§ Exercise brief
Send back the line that contains "Компот из черники: 26 -> 47.77" and all lines following it through the end of the data below, exactly, omitting pictures.

§ Modification records

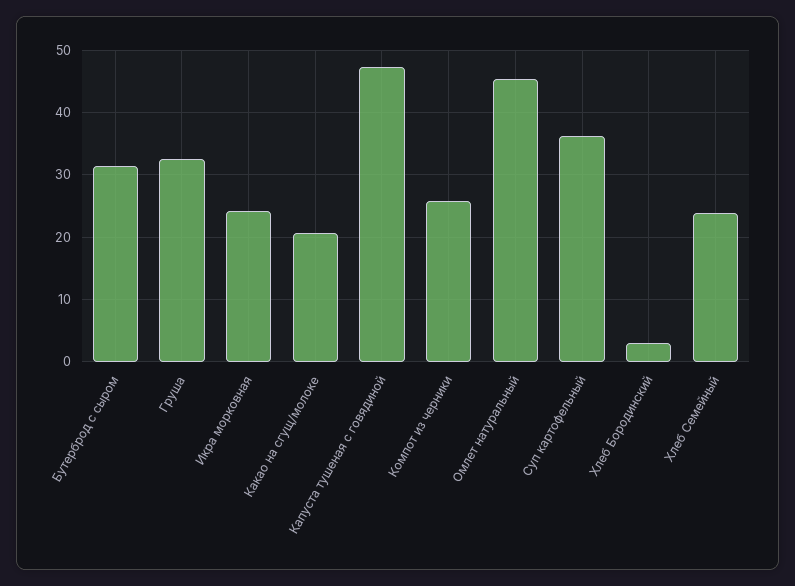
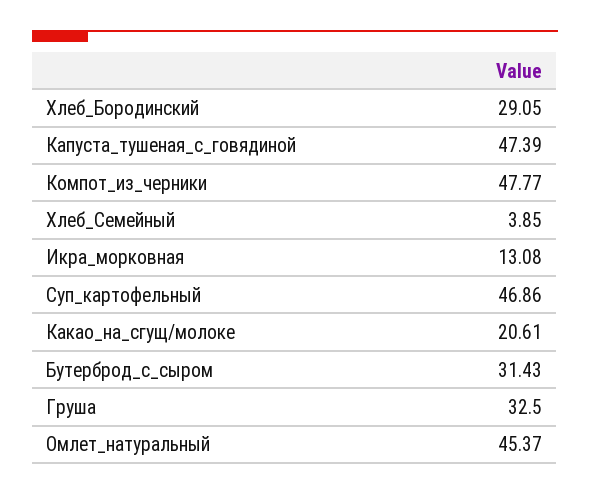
Икра морковная: 24 -> 13.08
Компот из черники: 26 -> 47.77
Суп картофельный: 36 -> 46.86
Хлеб Бородинский: 3 -> 29.05
Хлеб Семейный: 24 -> 3.85

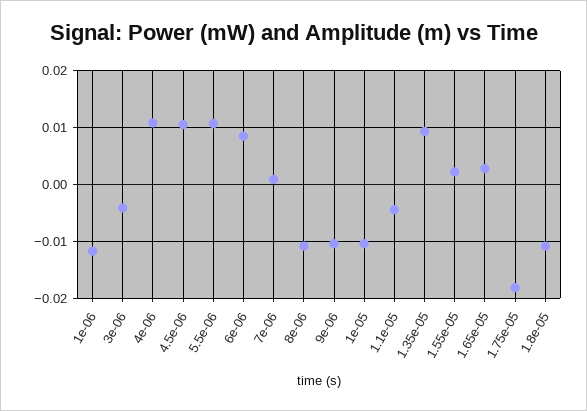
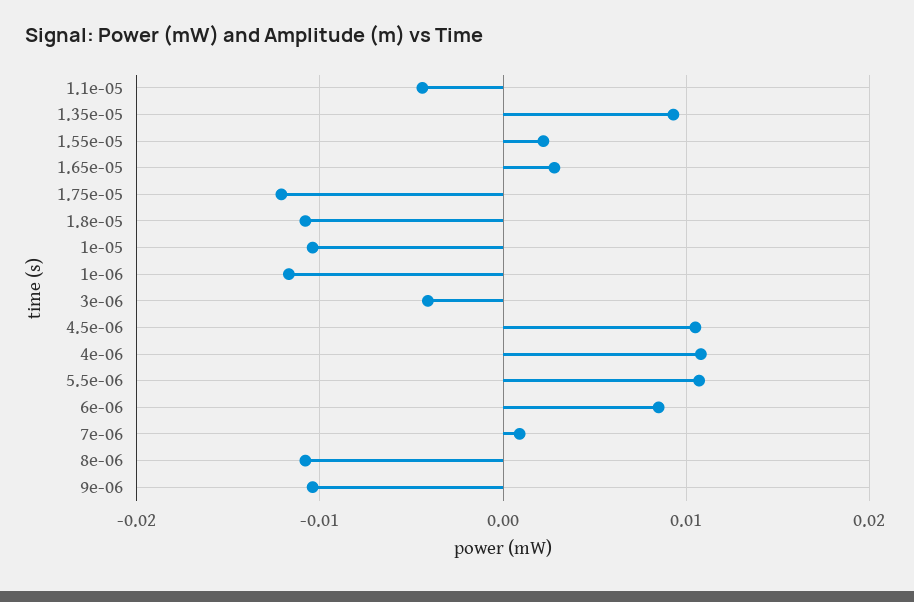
1.75e-05: -0.018 -> -0.012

§ Output of the task
Компот из черники: 26 -> 47.77
Суп картофельный: 36 -> 46.86
Хлеб Бородинский: 3 -> 29.05
Хлеб Семейный: 24 -> 3.85

1.75e-05: -0.018 -> -0.012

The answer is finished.